Answer
The stability location of the electron is at x = 0 & this corresponds to an unstable equilibrium.
Work Step by Step
$U(x)=ax^{2}-bx^{4}-(1)$
Equilibria occur where the potential energy has a maximum or minimum - that is, where its derivative is zero. Taking the derivative of U(x) & setting it to zero gives,
$0=\frac{dU}{dx}= 2ax-4bx^{3}=2x(a-bx^{2})$
$x=0$
$\space\space\space or$
$a-2bx^{2}=0$
$x=\pm \sqrt {\frac{a}{2b}}$ ; Let's plug known values into this equation.
$x=\pm\sqrt {\frac{-8\space aj/nm^{2}}{1\space aj/nm^{4}}}= \pm \sqrt {-8}\space nm$
This is not a real number.

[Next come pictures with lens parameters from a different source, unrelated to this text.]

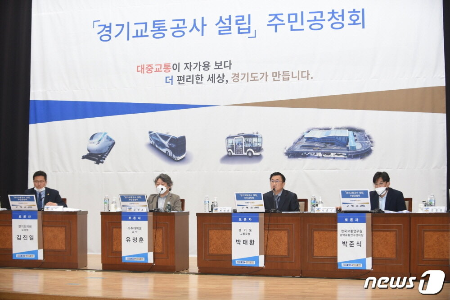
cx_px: 225
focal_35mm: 70
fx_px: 874
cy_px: 150
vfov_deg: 19.4
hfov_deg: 28.9
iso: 1000
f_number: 3.2
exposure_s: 1/160
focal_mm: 70
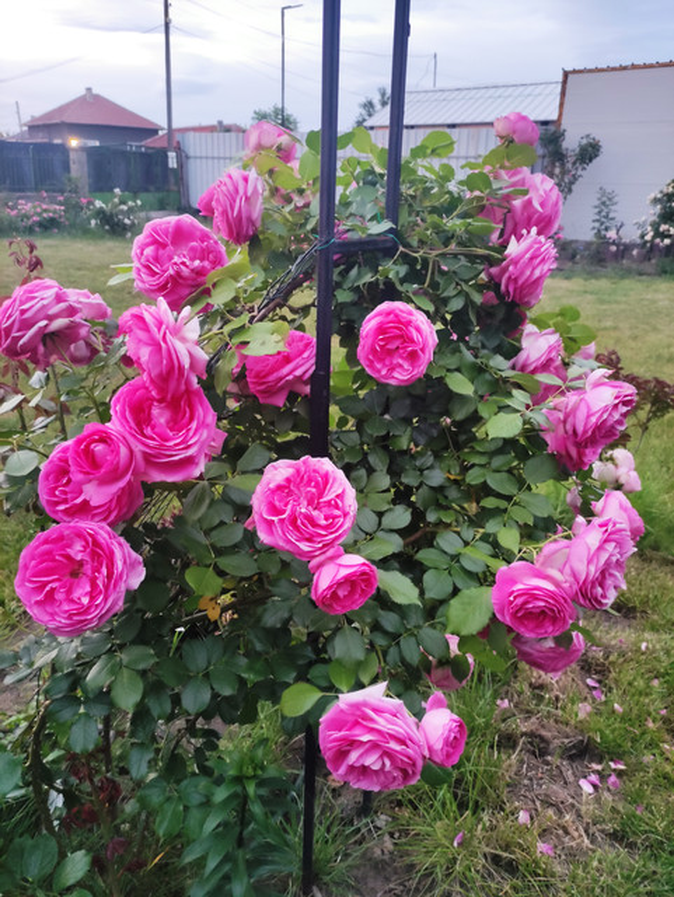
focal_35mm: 25
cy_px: 448
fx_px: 648
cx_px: 337
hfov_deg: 54.9
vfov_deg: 69.4
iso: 336
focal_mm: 5.43
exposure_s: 1/24
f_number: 1.89
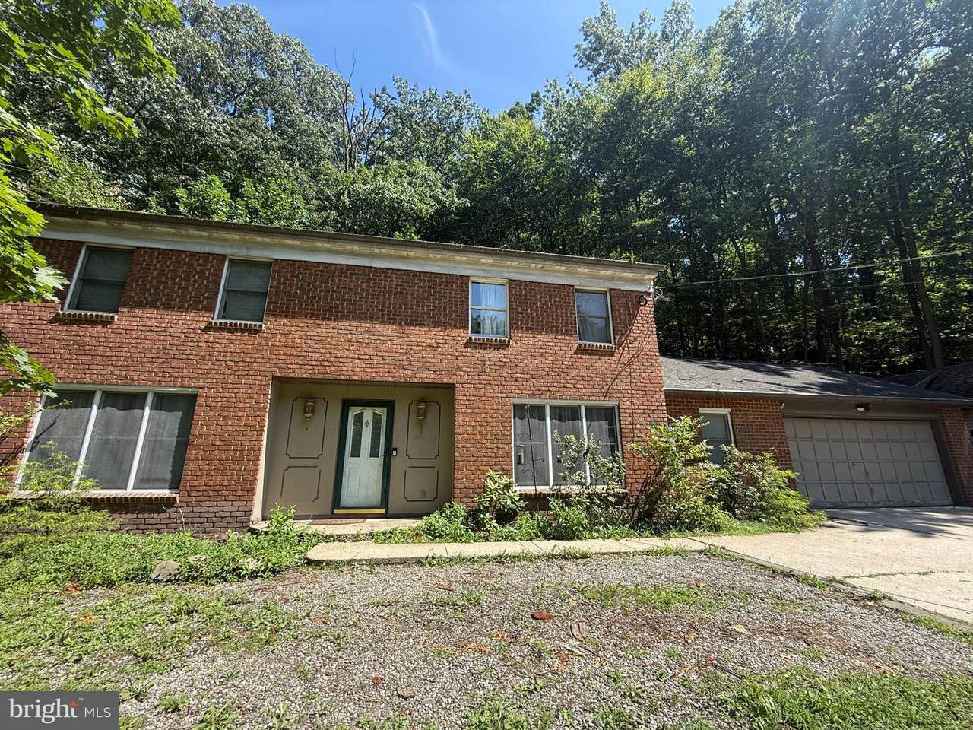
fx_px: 394
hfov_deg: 102.1
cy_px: 365
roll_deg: +0.1
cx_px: 486
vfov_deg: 85.7
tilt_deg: +15.1
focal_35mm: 14
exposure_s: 1/472
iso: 50
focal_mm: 2.22
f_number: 2.2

So this solution should neglect.
Therefore the location of the stability is x = 0
Let's find the value of $\frac{d^{2}U}{dx^{2}},$ to find the state of equlibrium.
$\frac{d^{2}U}{dx^{2}}=2a-12bx^{2}=-16\space aj/nm^{2}-12x^{2}\space aj/nm^{4}$
This value is negative for all x values ; $\frac{d^{2}U}{dx^{2}}\lt0$
So this corresponds to an unstable equilibrium